There is a major online real estate company in the UK that is currently running an ad on radio which I find disturbing. In this commercial an empty nest couple are discussing the kids having left, but their rooms and childhood belongings remain in place for their eventual visits. It is then that there is a message ringtone and they shift their stance and say “after all its only a bunch of old junk.” The indication is that they just saw how much money they could make by selling their home. What makes it worse in my view is the company spokesperson then over dubs saying that said company “knows the real value of your home.”
Of your home? Of your house maybe, the harsh impersonal sale price of the bricks and mortar, but the property in and of itself is not what makes a home! Home is an intangible full of relationships, emotions, and memories. A house might be only a house, but a home is so much more.
We are bombarded by such messages. Advertising and “social influencers” strive to indoctrinate us into the lie of image. Life, however, isn’t about the number of your followers. It isn’t about sexualising our toddlers with “mini make-up” and “sexy clothes.” Yes, the stuff is for sale online, not to mention preteen pageants and the like. Films and game have gratuitous sex and violence, and television is awash with swearing – all in the name of ratings and advertising revenue.
We as a society have gotten so tied up in “what’s in it for me,” and the “bottom lines,” that we are beginning to miss the real values of life. Even our “altruistic” politicing is often reduced to the image we produce. It isn’t, if we are honest, always about social justice, but rather that WE seem to be champions of the cause. Worse still these are fluid. Global warming is eclipsed by race relations, that is eclipsed by gender politics, that is eclipsed . . . .
I am not saying that all well meaning people are just going through the motions, most probably aren’t, but when our own reputations, wealth, etc., dictate our “bottom lines” we need to pause and take stock. Just like the message in the real estate ad. Have we missed something when “home” just means a house, or justice means just making some noise about something?
Others will stay home, and watch their television sets
There will be those armed to the teeth
Others will trust the good of humanity,
And that disruption will be brief
Some on the Right will have the their militias
So will the Left, but odds are they will miss ya
The attached photo struck my fancy and gave rise to the idea of what a Liberal militia might be like. Okay, that said, it is rather tongue in cheek as I am generally left of centre in my views, though I am also an 0311 infantryman. So please read it as a bit of fun.
It was the most acrimonious meeting of the Neighbourhood Association that anyone could remember. It was even worse that the one where the “foreign” family broke protocol and used cooking ingredients not on the “approved list,” for the annual Founder’s Day picnic.
“It breaks with tradition, and we all know how important tradition is,” Margery Cooke said authoritatively as others nodded in agreement.
“But times are changing,” Mable Hunt retorted, to applause of as few of the more progressive members.
“Well that might be all well and good over in Highland Park, but it won’t wash here in Pleasant Acres,” Margery countered.
In the end there was a very tense vote, and with the breaking of tradition the motion passed by the margin of three votes. Times were indeed changing in Pleasant Acres and the hanging baskets on Main Street were going to feature purple rather than red petunias this year. It was quite the coup.

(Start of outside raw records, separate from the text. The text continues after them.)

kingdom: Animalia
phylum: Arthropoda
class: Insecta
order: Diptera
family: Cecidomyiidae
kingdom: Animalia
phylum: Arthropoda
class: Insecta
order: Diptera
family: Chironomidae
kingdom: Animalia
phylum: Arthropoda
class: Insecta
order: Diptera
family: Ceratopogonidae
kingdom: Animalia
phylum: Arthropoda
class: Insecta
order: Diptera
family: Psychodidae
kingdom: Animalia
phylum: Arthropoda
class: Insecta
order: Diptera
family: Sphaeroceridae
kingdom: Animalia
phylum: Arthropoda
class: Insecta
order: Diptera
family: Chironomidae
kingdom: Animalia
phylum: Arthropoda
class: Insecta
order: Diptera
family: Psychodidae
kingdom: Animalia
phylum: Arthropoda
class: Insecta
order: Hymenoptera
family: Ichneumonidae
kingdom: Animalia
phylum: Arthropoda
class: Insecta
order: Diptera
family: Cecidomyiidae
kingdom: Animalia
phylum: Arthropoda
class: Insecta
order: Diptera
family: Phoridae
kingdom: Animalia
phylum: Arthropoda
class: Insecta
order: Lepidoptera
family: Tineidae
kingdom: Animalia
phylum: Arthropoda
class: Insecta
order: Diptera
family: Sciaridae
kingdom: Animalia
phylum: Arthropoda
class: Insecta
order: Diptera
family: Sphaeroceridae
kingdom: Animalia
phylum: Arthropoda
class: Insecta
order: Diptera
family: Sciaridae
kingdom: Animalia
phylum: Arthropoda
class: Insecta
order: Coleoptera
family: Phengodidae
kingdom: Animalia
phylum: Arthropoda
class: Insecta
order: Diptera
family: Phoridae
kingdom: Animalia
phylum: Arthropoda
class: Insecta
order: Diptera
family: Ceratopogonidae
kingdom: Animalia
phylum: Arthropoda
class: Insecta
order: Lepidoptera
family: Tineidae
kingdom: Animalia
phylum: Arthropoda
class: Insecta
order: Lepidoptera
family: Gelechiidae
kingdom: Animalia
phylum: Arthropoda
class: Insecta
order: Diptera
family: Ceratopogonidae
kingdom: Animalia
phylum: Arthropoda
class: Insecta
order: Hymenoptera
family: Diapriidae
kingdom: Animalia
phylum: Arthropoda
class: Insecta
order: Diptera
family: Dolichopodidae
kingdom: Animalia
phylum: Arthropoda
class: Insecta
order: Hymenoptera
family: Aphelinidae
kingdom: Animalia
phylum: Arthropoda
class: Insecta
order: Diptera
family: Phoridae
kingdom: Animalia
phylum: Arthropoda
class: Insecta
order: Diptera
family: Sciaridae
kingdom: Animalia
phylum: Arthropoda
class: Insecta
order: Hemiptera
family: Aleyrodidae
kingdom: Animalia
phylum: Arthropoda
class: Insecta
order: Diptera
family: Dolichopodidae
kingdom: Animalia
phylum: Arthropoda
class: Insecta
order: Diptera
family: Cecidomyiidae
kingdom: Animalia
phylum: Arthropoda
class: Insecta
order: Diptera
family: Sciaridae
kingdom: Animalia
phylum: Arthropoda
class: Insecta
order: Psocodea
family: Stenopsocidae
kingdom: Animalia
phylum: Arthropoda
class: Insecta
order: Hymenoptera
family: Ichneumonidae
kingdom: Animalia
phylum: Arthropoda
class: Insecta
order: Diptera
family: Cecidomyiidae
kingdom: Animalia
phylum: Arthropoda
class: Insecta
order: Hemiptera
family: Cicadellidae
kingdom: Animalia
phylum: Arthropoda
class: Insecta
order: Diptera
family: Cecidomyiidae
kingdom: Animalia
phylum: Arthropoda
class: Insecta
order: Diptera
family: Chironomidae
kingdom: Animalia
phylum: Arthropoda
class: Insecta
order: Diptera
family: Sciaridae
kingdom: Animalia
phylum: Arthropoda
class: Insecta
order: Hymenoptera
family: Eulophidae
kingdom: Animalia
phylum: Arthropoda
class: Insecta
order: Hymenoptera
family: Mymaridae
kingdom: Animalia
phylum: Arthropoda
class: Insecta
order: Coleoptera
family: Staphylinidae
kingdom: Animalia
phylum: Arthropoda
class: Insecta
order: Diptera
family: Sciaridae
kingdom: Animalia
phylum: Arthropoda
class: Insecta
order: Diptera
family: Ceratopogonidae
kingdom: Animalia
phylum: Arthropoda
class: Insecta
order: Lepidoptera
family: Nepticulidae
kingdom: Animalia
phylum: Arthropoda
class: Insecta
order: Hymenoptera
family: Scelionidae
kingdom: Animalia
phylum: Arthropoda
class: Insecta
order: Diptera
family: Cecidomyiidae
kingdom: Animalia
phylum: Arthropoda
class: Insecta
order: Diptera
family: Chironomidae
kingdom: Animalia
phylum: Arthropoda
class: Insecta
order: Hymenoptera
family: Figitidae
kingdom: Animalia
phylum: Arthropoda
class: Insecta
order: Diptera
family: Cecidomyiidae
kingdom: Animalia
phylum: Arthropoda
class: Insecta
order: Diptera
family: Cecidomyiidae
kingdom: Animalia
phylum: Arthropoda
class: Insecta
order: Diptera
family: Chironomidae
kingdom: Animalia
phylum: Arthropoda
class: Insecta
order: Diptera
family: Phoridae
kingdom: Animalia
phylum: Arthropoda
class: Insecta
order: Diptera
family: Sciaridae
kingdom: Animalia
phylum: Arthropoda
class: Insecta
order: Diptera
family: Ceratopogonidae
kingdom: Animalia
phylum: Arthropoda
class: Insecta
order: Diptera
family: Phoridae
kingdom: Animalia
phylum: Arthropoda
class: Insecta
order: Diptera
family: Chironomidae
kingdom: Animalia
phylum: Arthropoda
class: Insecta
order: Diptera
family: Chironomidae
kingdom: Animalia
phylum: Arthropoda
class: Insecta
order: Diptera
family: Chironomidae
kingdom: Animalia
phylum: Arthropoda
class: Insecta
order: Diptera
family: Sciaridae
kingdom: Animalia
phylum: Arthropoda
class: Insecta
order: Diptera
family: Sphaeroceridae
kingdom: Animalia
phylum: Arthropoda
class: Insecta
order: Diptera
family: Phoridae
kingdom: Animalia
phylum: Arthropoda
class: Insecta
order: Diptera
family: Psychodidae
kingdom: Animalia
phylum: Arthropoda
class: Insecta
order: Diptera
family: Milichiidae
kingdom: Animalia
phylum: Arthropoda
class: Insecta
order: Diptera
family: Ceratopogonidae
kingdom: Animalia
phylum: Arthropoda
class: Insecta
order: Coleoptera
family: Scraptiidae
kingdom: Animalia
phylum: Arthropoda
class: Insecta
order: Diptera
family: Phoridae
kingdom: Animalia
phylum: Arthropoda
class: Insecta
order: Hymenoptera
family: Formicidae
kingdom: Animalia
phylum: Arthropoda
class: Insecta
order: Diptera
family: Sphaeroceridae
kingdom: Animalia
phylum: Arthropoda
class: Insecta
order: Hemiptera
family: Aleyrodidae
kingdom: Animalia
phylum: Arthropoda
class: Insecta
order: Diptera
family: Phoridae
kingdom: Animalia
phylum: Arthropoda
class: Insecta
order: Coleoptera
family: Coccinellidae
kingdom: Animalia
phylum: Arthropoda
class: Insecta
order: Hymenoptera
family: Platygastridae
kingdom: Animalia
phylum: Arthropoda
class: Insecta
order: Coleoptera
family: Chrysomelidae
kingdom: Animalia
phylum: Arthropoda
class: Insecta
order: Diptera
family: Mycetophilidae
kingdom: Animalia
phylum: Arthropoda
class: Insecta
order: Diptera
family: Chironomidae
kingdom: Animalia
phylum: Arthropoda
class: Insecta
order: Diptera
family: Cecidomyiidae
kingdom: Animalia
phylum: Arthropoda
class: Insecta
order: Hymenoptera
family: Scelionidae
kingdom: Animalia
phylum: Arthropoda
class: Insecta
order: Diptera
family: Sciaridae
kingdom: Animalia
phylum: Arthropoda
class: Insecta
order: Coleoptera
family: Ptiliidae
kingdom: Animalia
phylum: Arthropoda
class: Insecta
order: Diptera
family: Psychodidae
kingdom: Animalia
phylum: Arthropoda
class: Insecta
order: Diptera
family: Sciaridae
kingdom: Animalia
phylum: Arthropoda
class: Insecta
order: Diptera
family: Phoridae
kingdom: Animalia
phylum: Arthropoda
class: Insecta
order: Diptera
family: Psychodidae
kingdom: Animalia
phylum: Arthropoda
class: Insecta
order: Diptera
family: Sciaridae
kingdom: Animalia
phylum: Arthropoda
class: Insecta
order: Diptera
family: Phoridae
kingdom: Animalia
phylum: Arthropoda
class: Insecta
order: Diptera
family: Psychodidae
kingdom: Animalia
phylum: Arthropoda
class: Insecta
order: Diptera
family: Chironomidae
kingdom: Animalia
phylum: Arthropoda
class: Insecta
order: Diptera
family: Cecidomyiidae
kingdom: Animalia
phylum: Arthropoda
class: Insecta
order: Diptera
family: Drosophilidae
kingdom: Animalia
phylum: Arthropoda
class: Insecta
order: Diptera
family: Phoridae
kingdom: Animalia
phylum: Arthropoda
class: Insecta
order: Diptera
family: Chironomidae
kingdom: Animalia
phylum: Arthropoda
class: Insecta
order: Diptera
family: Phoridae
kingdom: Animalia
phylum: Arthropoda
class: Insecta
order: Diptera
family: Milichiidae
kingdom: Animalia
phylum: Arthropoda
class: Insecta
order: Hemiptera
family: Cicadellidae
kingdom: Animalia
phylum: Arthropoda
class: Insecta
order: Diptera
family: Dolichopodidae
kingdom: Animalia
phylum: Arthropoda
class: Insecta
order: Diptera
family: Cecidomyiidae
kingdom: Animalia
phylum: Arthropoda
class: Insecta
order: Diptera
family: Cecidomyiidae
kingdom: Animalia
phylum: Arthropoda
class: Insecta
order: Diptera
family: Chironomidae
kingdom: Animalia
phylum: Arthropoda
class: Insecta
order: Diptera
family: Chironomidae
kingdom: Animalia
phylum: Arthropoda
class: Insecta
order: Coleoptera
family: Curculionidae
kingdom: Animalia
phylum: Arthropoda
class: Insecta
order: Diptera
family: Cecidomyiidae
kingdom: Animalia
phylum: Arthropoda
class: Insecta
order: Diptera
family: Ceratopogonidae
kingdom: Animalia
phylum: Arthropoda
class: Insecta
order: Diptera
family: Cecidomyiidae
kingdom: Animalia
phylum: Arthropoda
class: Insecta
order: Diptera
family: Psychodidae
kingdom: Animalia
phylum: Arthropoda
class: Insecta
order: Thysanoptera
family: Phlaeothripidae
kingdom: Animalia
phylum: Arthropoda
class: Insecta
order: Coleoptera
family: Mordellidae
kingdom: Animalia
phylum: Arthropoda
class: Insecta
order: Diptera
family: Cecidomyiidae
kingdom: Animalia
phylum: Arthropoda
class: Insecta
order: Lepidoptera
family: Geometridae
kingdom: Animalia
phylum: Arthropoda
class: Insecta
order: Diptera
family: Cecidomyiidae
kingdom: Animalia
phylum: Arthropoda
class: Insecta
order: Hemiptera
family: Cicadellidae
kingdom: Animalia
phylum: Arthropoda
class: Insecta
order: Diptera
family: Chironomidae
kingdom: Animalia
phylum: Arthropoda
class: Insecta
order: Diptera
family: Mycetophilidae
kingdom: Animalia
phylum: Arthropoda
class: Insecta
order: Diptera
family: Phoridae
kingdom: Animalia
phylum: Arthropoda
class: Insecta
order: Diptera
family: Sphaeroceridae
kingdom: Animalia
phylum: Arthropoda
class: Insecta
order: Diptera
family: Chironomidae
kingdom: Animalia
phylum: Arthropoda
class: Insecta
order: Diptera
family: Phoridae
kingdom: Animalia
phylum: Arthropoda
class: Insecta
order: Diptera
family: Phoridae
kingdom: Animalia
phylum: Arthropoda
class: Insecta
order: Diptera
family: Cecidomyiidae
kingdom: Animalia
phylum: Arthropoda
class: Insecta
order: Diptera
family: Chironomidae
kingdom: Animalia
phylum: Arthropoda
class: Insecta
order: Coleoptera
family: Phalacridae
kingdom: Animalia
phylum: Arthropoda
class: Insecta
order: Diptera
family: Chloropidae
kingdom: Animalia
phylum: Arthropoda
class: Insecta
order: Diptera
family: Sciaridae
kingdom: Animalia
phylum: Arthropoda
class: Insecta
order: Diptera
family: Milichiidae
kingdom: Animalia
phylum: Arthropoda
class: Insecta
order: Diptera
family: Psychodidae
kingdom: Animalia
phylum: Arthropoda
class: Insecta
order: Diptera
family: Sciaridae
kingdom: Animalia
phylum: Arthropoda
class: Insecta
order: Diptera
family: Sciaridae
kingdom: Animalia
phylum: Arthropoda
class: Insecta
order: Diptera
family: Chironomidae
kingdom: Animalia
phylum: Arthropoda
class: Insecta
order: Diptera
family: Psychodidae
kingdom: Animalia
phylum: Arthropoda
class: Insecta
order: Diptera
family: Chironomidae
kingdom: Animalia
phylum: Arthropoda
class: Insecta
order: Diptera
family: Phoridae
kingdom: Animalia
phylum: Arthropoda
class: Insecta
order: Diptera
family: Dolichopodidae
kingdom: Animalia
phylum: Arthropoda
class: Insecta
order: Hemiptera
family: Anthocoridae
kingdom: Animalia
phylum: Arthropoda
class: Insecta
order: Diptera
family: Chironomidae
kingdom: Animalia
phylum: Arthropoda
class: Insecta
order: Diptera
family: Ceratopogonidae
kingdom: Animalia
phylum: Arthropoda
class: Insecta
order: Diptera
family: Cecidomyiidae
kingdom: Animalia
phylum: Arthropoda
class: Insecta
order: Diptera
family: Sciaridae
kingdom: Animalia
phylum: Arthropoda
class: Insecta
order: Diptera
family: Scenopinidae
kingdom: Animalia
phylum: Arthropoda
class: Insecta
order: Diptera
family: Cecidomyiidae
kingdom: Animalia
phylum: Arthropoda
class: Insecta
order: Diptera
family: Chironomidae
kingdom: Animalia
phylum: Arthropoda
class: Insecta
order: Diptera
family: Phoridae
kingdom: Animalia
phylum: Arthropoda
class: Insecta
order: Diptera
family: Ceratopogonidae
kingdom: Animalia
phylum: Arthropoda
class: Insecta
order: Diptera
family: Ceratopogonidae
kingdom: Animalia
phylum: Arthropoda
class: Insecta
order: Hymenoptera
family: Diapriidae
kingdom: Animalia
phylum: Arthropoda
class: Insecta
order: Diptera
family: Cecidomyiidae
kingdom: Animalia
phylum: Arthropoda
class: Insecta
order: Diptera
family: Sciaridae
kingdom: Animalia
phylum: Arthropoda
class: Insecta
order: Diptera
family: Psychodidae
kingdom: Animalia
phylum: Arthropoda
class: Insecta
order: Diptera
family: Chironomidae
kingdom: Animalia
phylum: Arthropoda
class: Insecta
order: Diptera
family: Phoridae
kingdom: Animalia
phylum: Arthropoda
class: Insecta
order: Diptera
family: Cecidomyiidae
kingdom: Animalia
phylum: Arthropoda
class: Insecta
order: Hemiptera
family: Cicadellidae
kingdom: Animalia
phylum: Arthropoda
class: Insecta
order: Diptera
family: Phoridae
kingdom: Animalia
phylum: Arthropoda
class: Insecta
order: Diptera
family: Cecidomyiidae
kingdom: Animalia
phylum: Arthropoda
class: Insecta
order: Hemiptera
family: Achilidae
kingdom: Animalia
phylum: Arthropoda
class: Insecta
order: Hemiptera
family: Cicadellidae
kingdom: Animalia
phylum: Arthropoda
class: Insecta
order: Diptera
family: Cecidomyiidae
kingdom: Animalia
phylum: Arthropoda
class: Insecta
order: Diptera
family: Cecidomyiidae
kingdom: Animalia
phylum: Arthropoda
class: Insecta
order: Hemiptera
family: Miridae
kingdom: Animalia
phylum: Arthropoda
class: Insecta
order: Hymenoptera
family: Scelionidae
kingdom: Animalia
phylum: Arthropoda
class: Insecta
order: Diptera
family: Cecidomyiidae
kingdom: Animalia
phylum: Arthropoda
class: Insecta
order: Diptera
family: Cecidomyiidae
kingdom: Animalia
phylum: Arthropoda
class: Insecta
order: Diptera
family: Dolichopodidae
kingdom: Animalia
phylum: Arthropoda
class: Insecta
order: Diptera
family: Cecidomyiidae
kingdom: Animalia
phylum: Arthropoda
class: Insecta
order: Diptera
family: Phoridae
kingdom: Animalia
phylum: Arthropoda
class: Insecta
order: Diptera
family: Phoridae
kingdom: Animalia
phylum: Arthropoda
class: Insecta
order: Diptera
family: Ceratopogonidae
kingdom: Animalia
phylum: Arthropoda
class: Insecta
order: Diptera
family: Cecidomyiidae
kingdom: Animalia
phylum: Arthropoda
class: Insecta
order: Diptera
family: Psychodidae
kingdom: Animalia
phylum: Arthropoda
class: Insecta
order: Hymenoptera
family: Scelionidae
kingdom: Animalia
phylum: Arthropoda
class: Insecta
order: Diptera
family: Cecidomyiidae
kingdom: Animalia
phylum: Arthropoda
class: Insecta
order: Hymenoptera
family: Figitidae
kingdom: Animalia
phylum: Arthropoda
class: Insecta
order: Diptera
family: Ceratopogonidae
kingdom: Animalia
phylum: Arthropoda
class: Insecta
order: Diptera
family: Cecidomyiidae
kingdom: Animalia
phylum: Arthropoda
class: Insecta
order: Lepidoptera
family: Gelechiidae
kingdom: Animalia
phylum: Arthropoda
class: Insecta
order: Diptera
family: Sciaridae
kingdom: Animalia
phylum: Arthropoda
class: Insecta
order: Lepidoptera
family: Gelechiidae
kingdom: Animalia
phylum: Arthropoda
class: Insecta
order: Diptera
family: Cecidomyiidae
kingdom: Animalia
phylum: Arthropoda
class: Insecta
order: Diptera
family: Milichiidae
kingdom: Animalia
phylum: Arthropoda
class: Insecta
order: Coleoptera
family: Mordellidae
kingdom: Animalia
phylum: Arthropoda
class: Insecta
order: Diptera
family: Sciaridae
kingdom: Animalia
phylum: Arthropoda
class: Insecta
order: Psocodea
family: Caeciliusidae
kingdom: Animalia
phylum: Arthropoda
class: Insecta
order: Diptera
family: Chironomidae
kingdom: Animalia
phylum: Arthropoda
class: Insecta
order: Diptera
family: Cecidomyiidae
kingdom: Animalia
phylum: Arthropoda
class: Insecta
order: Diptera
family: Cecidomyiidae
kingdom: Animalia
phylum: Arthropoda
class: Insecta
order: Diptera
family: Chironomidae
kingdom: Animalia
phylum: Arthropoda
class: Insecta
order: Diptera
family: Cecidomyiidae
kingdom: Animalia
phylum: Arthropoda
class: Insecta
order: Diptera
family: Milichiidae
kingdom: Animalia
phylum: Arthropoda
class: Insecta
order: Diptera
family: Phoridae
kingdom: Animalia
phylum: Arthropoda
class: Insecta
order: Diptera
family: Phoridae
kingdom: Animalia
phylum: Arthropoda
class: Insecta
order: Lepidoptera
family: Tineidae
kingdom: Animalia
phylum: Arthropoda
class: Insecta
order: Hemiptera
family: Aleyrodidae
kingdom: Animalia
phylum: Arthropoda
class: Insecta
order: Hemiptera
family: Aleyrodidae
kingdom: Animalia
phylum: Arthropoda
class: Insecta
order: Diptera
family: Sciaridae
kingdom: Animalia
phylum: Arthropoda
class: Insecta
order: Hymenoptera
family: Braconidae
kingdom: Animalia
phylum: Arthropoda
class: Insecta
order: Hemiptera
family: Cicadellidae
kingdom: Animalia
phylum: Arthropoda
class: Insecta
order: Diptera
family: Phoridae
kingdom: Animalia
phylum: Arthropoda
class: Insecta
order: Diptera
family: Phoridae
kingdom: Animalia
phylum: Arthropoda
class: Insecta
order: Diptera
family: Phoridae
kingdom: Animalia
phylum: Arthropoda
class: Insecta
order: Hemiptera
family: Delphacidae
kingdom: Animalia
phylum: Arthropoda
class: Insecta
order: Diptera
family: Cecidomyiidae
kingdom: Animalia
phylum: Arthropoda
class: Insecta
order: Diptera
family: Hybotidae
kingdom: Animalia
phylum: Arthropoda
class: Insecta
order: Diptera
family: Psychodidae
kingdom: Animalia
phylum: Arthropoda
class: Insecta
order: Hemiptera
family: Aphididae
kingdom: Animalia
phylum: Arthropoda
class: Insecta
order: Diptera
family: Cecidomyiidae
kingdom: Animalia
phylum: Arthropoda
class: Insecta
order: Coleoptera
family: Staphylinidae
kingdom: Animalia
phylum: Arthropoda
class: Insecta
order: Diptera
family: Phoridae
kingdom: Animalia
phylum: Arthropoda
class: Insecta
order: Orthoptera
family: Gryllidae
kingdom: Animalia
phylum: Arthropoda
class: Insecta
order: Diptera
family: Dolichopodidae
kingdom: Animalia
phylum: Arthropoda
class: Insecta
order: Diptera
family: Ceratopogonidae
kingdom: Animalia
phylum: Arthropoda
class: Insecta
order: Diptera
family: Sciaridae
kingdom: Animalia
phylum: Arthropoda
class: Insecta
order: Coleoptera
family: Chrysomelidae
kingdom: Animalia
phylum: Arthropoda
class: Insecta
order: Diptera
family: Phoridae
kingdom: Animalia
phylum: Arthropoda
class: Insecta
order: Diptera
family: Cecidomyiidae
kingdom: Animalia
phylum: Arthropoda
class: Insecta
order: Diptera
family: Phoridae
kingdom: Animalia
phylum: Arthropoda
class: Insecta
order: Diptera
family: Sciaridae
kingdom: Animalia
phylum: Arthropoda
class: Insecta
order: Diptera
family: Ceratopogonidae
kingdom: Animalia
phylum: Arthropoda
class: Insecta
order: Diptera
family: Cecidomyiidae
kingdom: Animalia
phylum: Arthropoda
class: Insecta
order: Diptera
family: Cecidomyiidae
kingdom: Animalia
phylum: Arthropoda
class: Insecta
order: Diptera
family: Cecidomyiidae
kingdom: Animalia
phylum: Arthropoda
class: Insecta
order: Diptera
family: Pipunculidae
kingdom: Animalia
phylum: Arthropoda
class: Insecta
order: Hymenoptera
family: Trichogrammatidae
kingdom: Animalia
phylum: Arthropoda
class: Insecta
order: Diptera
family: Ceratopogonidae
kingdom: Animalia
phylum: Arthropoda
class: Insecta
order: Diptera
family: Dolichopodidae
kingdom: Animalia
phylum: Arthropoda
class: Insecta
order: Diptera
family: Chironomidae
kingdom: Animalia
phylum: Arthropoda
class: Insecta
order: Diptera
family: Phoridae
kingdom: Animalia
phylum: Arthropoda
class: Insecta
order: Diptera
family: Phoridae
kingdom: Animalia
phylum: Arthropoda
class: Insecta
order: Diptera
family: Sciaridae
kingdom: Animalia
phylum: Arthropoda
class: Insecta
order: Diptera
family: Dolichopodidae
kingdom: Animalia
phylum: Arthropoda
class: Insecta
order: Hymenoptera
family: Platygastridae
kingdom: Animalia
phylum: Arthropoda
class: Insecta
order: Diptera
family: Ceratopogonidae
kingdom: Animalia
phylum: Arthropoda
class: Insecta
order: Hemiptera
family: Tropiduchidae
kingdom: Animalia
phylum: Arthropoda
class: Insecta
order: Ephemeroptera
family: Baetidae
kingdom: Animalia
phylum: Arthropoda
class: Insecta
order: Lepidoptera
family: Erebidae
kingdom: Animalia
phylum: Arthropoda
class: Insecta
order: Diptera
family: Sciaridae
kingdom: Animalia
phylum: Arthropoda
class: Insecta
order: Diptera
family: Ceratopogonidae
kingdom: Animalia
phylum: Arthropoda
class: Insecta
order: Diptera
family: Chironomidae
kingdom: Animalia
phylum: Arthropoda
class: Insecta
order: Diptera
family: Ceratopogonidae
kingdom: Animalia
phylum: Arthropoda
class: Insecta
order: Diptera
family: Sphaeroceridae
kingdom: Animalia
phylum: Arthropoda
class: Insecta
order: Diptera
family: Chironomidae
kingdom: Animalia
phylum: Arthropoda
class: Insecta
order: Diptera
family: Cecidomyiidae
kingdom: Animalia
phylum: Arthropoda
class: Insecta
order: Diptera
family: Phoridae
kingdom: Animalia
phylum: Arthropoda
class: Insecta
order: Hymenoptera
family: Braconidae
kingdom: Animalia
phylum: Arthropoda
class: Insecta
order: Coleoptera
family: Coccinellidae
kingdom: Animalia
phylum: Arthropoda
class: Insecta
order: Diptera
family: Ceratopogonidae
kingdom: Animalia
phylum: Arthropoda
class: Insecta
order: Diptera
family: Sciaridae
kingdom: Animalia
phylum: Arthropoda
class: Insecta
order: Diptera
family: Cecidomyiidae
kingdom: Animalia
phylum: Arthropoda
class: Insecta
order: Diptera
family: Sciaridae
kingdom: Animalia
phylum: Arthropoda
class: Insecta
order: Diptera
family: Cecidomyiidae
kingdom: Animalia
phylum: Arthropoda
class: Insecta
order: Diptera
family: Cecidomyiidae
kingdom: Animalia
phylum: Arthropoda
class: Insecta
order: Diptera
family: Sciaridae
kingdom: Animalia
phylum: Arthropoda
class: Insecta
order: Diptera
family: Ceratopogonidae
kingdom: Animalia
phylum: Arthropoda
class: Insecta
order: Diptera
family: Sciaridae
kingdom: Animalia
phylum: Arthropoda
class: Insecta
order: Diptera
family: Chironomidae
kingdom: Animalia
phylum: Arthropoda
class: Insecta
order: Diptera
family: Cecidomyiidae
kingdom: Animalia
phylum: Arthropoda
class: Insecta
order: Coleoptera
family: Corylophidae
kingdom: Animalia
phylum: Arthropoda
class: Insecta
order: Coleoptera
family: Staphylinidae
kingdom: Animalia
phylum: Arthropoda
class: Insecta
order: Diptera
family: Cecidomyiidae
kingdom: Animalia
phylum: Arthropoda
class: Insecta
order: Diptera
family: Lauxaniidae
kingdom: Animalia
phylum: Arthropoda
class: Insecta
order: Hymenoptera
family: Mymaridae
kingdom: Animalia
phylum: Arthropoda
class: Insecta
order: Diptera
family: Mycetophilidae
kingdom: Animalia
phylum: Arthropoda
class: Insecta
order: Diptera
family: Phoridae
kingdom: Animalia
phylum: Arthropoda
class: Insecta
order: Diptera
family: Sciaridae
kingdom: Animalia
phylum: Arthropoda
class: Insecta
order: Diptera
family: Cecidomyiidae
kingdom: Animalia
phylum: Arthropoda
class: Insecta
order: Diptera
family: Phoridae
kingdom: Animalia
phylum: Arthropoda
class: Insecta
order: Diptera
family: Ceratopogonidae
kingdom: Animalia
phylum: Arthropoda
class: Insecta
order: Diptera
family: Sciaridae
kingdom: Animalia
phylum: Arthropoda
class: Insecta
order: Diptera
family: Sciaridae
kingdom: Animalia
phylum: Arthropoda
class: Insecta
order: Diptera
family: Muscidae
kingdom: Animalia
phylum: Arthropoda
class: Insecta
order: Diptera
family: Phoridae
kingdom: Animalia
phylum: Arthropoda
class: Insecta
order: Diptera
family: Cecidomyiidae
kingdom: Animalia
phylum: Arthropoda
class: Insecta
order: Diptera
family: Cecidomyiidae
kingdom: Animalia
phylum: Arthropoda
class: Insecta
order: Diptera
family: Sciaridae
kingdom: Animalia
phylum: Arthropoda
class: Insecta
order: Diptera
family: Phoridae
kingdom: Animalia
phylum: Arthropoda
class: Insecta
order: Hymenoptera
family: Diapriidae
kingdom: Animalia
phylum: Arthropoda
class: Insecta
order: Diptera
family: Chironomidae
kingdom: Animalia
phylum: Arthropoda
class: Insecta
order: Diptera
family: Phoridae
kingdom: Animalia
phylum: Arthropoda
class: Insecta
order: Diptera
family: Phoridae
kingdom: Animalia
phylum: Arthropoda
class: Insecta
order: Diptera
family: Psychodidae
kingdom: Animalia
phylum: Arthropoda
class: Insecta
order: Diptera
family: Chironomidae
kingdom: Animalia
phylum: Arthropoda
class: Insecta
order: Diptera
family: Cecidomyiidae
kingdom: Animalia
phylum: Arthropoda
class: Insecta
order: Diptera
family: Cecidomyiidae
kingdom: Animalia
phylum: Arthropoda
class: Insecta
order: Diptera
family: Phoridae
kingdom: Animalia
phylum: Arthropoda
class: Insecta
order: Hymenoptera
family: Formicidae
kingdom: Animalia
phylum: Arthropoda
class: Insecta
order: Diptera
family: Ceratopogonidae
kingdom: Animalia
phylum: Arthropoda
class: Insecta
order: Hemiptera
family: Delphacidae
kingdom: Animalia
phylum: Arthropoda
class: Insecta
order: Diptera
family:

Will and Eva sat comfortably before the fireplace in their snuggery enjoying a hot mug of cocoa. As Eva took a sip, she scanned the sea of packages adorned in red and gold wrapping paper, and her attention was drawn to the star atop the decorated evergreen.
“Will – Honey, do you ever think about the star on the tree?”
“What about it? Do you think we should have got a fairy instead?” he replied.
“No, and they’re not fairies, they are angels. It’s all about the story about shepherds following a star, and bringing a lamb to baby Jesus. Don’t you remember that from primary school?”
“Something like that, but wasn’t it a bunch of kings? I was a king in Year Four,” Will said reflectively.
“Yeah, that’s the story,” Eva said. “And I was sure it was shepherds because I remember, Danny Bowman had a tie-died tea-towel as a hat.”
“What were you? Mary I suppose?” Will queried.
“No, I was panda. You know, one of the animals in the barn. It was the onesie I had so mum didn’t have to buy a costume.”
“Anyway, that star and the shepherds. I bet they were cold out in that field when they were taking care of all those lambs.”
“I guess so,” Will replied a bit puzzled.
“Well I was thinking it’s cold tonight too and though I doubt there are any shepherd out there, I bet there are some homeless people. It was really cold last night too, and there was a lot of frost. The thought of it even makes me shiver. What if we take that extra pair of mittens that Aunt Martha sent you, and give them to one of the homeless people?”
“Kind of like King Winzaluss, giving alms, huh?” Will asked.
“Yeah, then we will really have the meaning of Xmas,” Eva said.
“Okay, but let’s wait till the morning when it’s warmer,” Will suggested.
“Good idea,” Eva said smiling as she took another sip and cuddled into Will.